By Beth Musgrave and Jack Brammer
FRANKFORT — House Speaker Greg Stumbo said Tuesday that a 40 cent increase in the tax on a pack of cigarettes is one of many options the Democratic House is considering to fund the state’s ailing pension fund.
The increase would bring state cigarette taxes to $1 a pack, which is still lower than most neighboring states, Stumbo said. Raising taxes on cigarettes and other tobacco products would generate the $100 million in General Fund dollars needed by July 1, 2014, to fully fund the pension system, he said.
Stumbo, D-Prestonsburg, declined to name other options House Democrats are considering, but said he hopes to have those options ready for the Democratic caucus to possibly vote on during a meeting on Wednesday.
“It’s going to be part of the general discussion on where the members want to go,” Stumbo said of the cigarette tax.
The House has not yet taken any action on proposals to overhaul the state’s pension system for most public workers.
Last week, the Senate passed its version of a pension bill that included the recommendations of a task force convened to look at the state’s ailing pension system this summer.

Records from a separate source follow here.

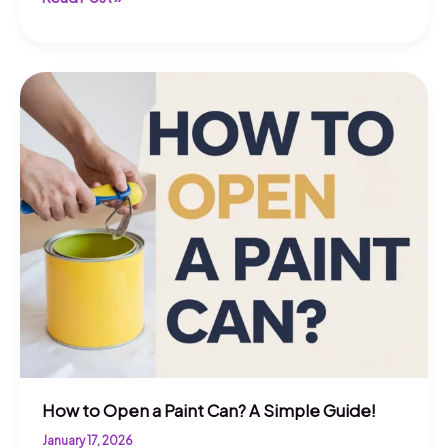
to
Open
a
Stuck
Paint
Can?
Quick
Tips!
How to Open a Paint Can? A Simple Guide!
January 17, 2026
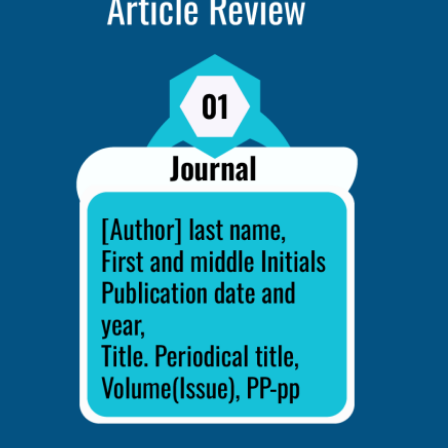
d Revise
 up, get advice from your teachers, profs, or frie
l you to make it more understandable, consistent, 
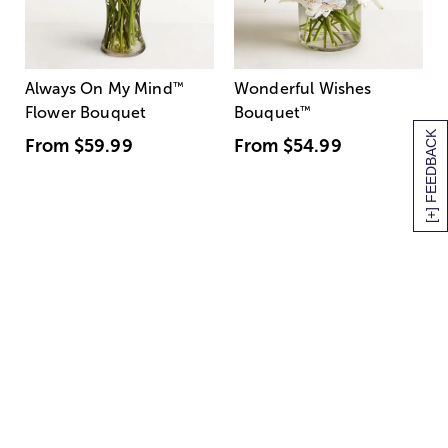
Always On My Mind
™
Wonderful Wishes
Flower Bouquet
Bouquet
™
[+] FEEDBACK
From
$59.99
From
$54.99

The pension system has roughly half the money it needs to pay all current and future retirees.
Senate Bill 2 would strike cost-of-living increases for current retirees and move new employees to a hybrid 401(k)-style plan that offers a guaranteed rate of return on investments.
A group representing unions and retirees blasted the Senate on Monday for voting on the bill before seeing an actuarial analysis by the Kentucky State Retirement System’s that showed the hybrid plan might cost more than continuing the existing defined-benefit pension system.
Democrats have also expressed concerns that SB 2 does not say how the state should find additional money to fully fund the pension system.
The system needs an additional $300 million in new funding beginning next fiscal year, but only about $100 million of that is for state employees whose salaries are paid for with state General Fund dollars.
Senate Republicans have said a decision on where the additional money should come from can be made in 2014, when the legislature approves a two-year budget.
Senate President Robert Stivers, R-Manchester, said Tuesday he believes the funding could come from natural growth in state revenue as the economy picks up.
He noted that House Democrats would need support from Several Republicans to reach the 60 votes needed to approve a cigarette tax increase in the current legislative session. Tax issues in short, or 30-day, legislative sessions require three-fifths of a chamber’s vote to pass.
Stivers also said a cigarette tax hike is not a reliable funding source. When more smokers quit because of the tax increase, revenue will decline, he said.
But Stumbo said that revenue figures show after a cigarette tax increase that revenues decline slightly but will eventually level off to about $100 million a year.